因為不自覺的緊張,他忘記要說的嘲諷,沉默地看著左見鳴。
——眼前這個小自己兩歲的高一生。
他怕自己輸給左見鳴。
而左見鳴和煦地笑了,他認真地說:“學長,我們進行下一場比賽吧。”
——特彆刺激。
——特彆好玩。
所以進行下一場吧。
左見鳴愉快地、百分百真心實意地笑著,抬手釋放出異獸,他的動作實在過於從容不迫,就那麼輕易地一揮。
所以當身體周圍凝聚水流的水劍客出現在場地中時,桃林光臉上流露出一絲錯愕,就連台上的觀眾也立刻傳來極大的喧嘩聲:
“水劍客??!怎麼會是水劍客——這是普通場地不是水之場地啊?!”
“我以為他會用毛毛刺蝶……這算藝高人膽大嗎?”
“等一下,桃林光用的是岩石屬性的浮岩靈獸,被水係剋製啊。他是想要用浮岩靈獸剋製毛毛刺蝶,現在弄巧成拙了。”
“我懂了,其實這隻水劍客在普通場地上有加持,所以才專門在普通場地上場。”
“真假,你彆亂說啊。

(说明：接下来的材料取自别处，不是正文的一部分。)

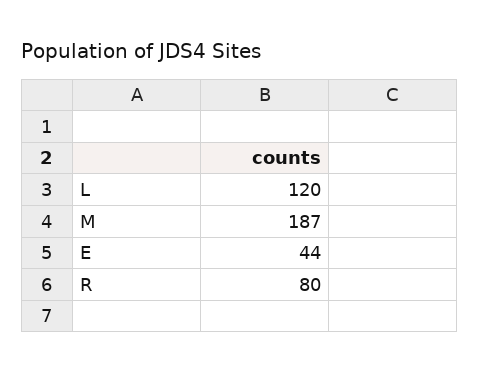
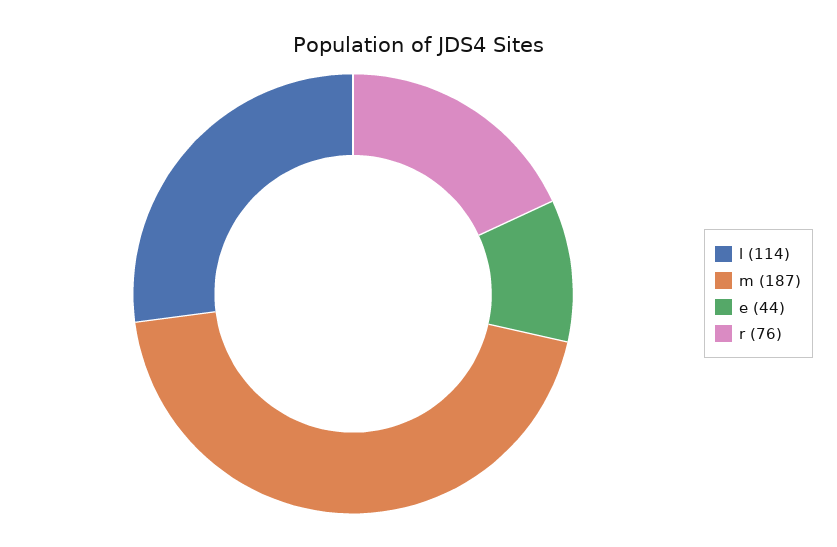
  {
-   "L": 120,
+   "L": 114,
    "M": 187,
    "E": 44,
-   "R": 80
+   "R": 76
  }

”
“……不然你說要怎麼解釋水之場地不上場,在普通場地上場的這種行為嘛?!”
將周圍的討論通通收入耳裡,恨不得他們直接下結論說左見鳴到底能不能贏,對戰學成績普通的張鑫抓狂兩秒,果斷將目光投向“專業人士”,也就是身旁坐著的左見鳴的校隊隊友們。
“不好說。”淩白頓了頓,“浮岩靈獸會飛,雖然是剋製關係,但是在普通場地上純水生異獸的水劍客就是個活靶子。”
她根本搞不懂,左見鳴到底是怎麼想的呢?
——出乎所有人預料的左見鳴其實想法很簡單:他隻是單純想和異獸夥伴一起並肩作戰。
想讓露上場。更不止想讓露上場,他還想讓毛毛、黑影、娜迦大家統統都上場,但是不能,甚至他自己也隻能站在屬於禦獸師的指揮地上不能輕易離開。
他隻好退而求其次,好像一個像所有人炫耀孩子的驕傲父母一樣,一個一個鄭重其事地介紹過去。
“露!我們一起加油吧。”
臉上浮現起迫不及待的笑容,左見鳴大聲地喊。
“露比——!!”
就算在地上也會加油比賽的。
迴應他的聲音,水劍客仰頭吐出一口小噴泉,笑眯眯地看著懸浮在空的錐形岩石,那是它這場比賽的對手,浮岩靈獸。
竭儘全力地,享受對戰的樂趣吧。
此刻此刻,左見鳴和水劍客心中所想的是同樣的一件事。